2. VOLTAGE REGULATION refers to how stable the output voltages are under various load conditions. The ATX12V Power Supply Design Guide calls for the +12, +5V and +3.3V lines to be maintained within ±5%.

At all load levels, the critical 12V line was 12.22V, within +0.22V (1.9%) of 12V. It hardly changed at all throughout the load testing, ending at 12.18V at full load. The 5V line started a touch high at 5.07V (+1.4%) and went down to 5.03V at full load. 3.3V ranged from 3.38V to 3.32V (+2.4% to +0.6%). These are superb results, better than voltage regulation needs to be for any PC.

3. AC RIPPLE refers to unwanted "noise" artifacts in the DC output of a switching power supply. It's usually very high in frequency (in the order of 100s of kHz). The peak-to-peak value is measured. The ATX12V Guide allows up to 120mV (peak-to-peak) of AC ripple on the +12V line and 50mV on the +5V and +3.3V lines. Ripple on all the lines was excellent at all power levels, generally staying under 13mV through the lower half of the power range. Even at maximum power, the 12V ripple stayed at just 25mV. It's about best we have measured... but remember that many other tested PSUs were loaded to double and triple the maximum load of the G360.

4. POWER FACTOR is ideal when it measures 1.0. In the most practical sense, PF is a measure of how "difficult" it is for the electric utility to deliver the AC power into your power supply. High PF reduces the AC current draw, which reduces stress on the electric wiring in your home (and elsewhere up the line).

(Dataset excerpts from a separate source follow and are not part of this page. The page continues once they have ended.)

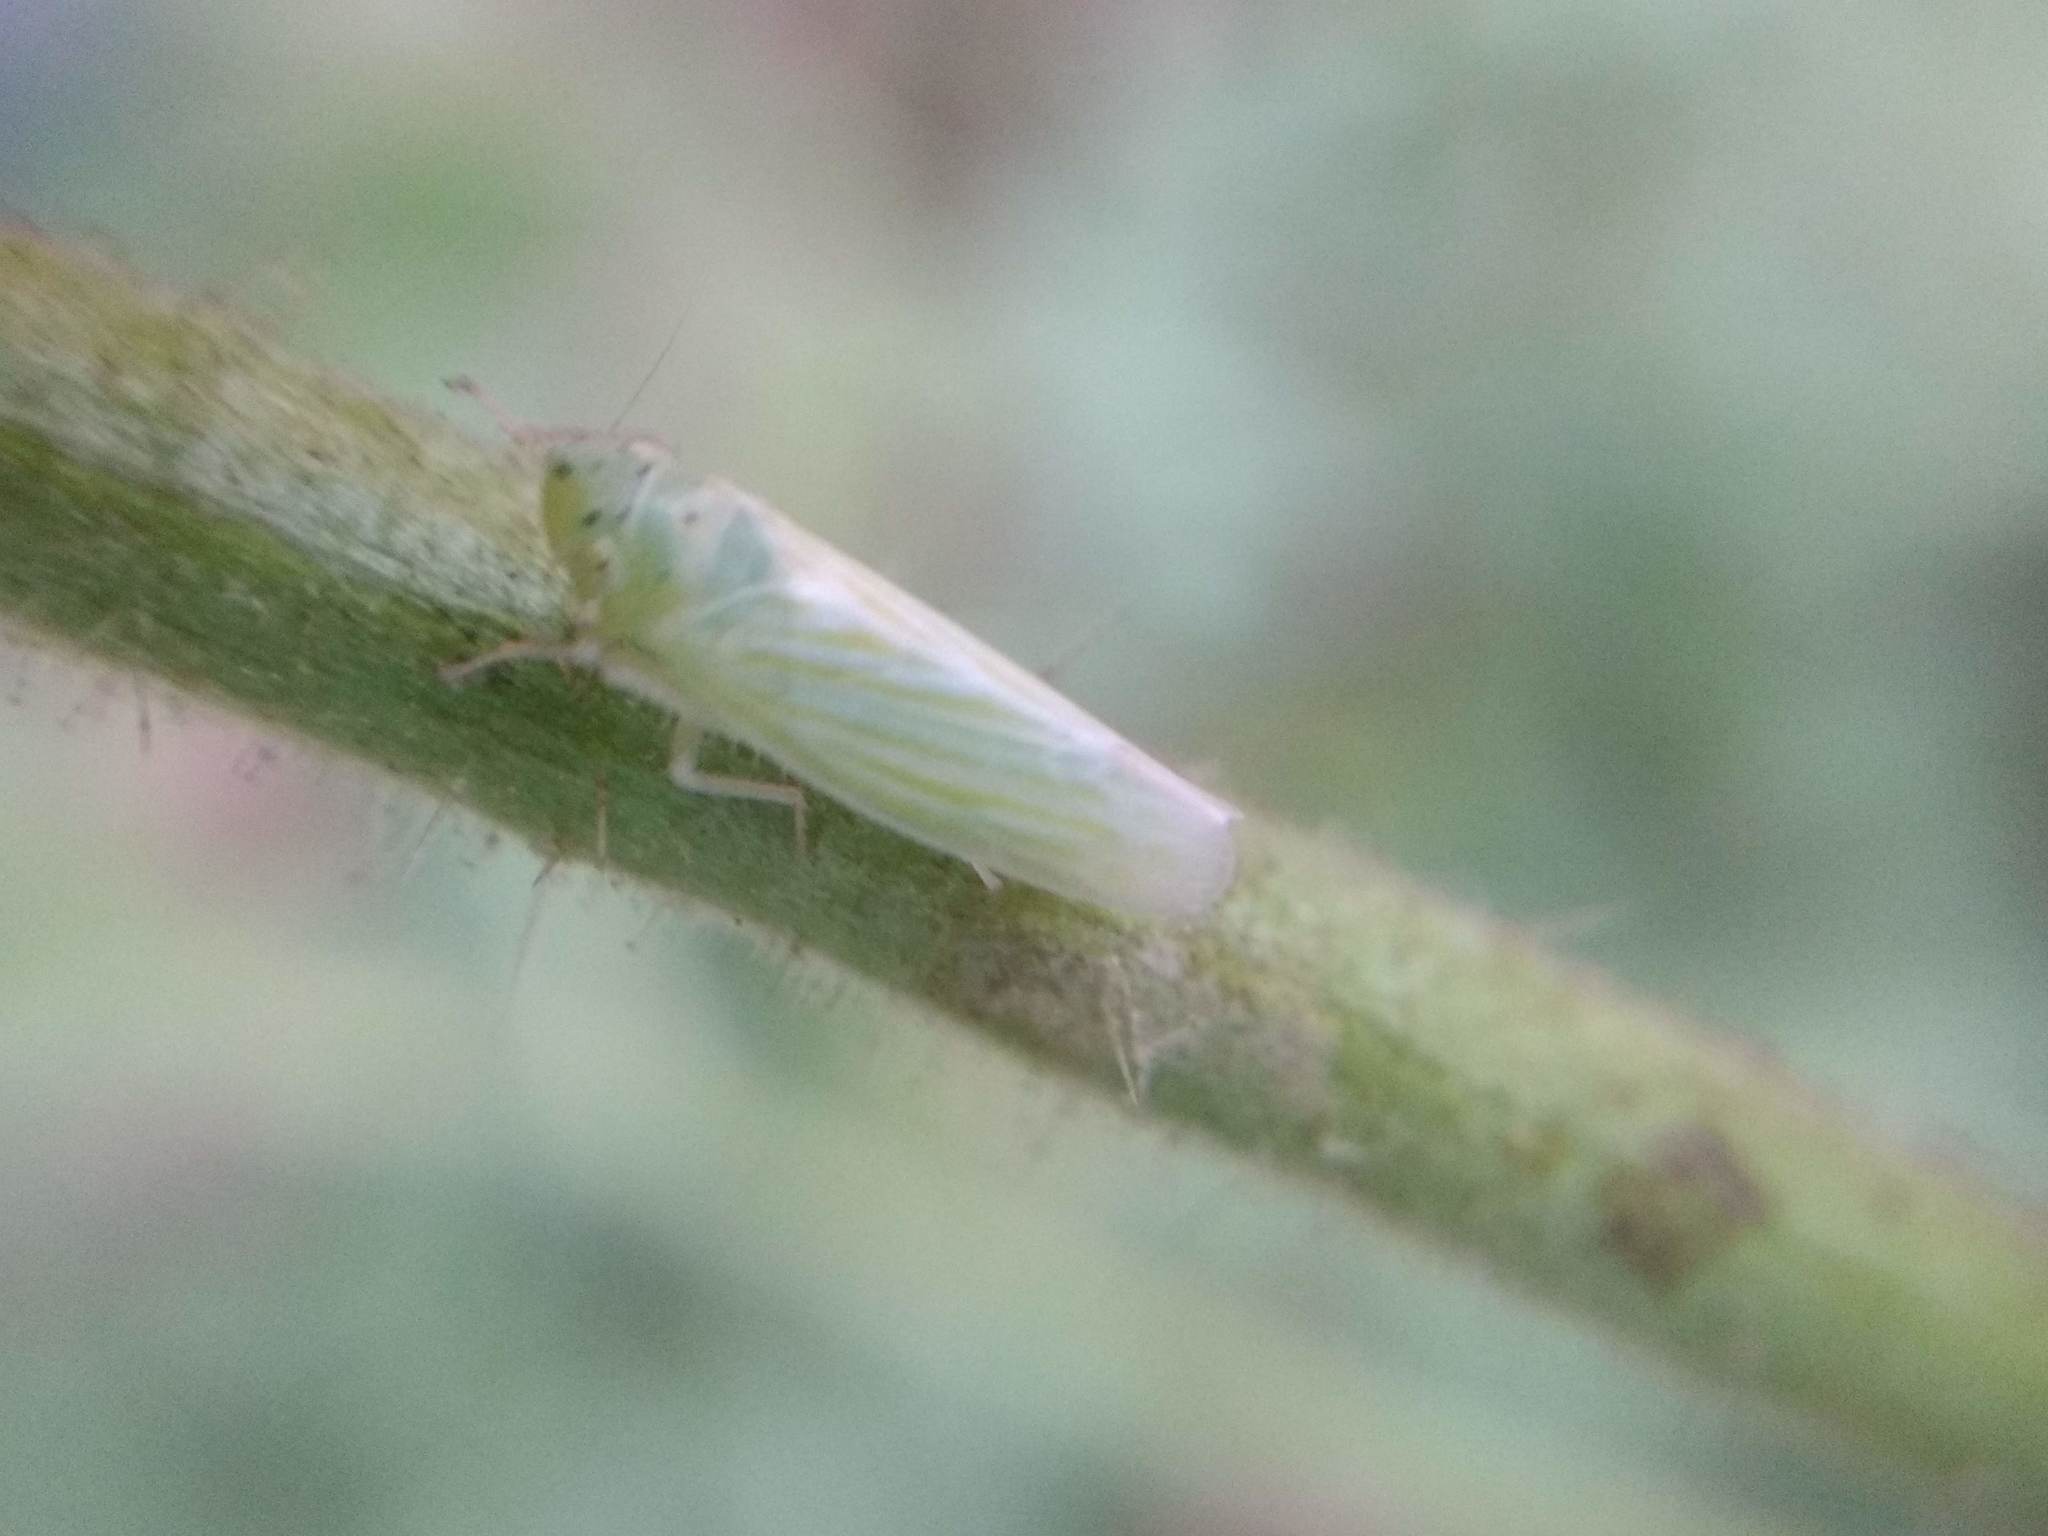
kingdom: Animalia
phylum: Arthropoda
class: Insecta
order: Hemiptera
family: Cicadellidae
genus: Pagaronia
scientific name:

It also means you can do with a smaller, cheaper UPS backup; they are priced according to their VA (volt-ampere) rating. Power factor was excellent for this model, as it usually is for Seasonics, running at or close to 1.0 through most of the loads.

5. LOW LOAD TESTING revealed no problems starting at very low loads. Our sample had no issue starting up with no load, either, and the power draw was low. The 0.4W power draw in standby (power switch on but computer off) is excellent.

6. LOW & 240 VAC PERFORMANCE

The power supply was set to 200W load at various AC input voltages. Most full-range input power supplies achieve higher efficiency with higher AC input voltage. SPCR's lab is equipped with a 240VAC line, which was used to check power supply efficiency for the benefit of those who live in higher mains voltage regions. We also used a hefty variac to check the stability of the PSU under brownout conditions where the AC line voltage drops from the 120V norm.

Various VAC Inputs: Seasonic G360
VAC
AC Power
DC Output
Efficiency
240V
213W
200W
93.9%
120V
217W
200W
92.2%
100V
219W
200W
91.3%

Efficiency improved to nearly 94% at 240VAC. The sample passed the 100VAC minimum input at 200W load without any issues, with a 1% drop in efficiency. Neither voltage regulation nor ripple changed appreciably during these tests.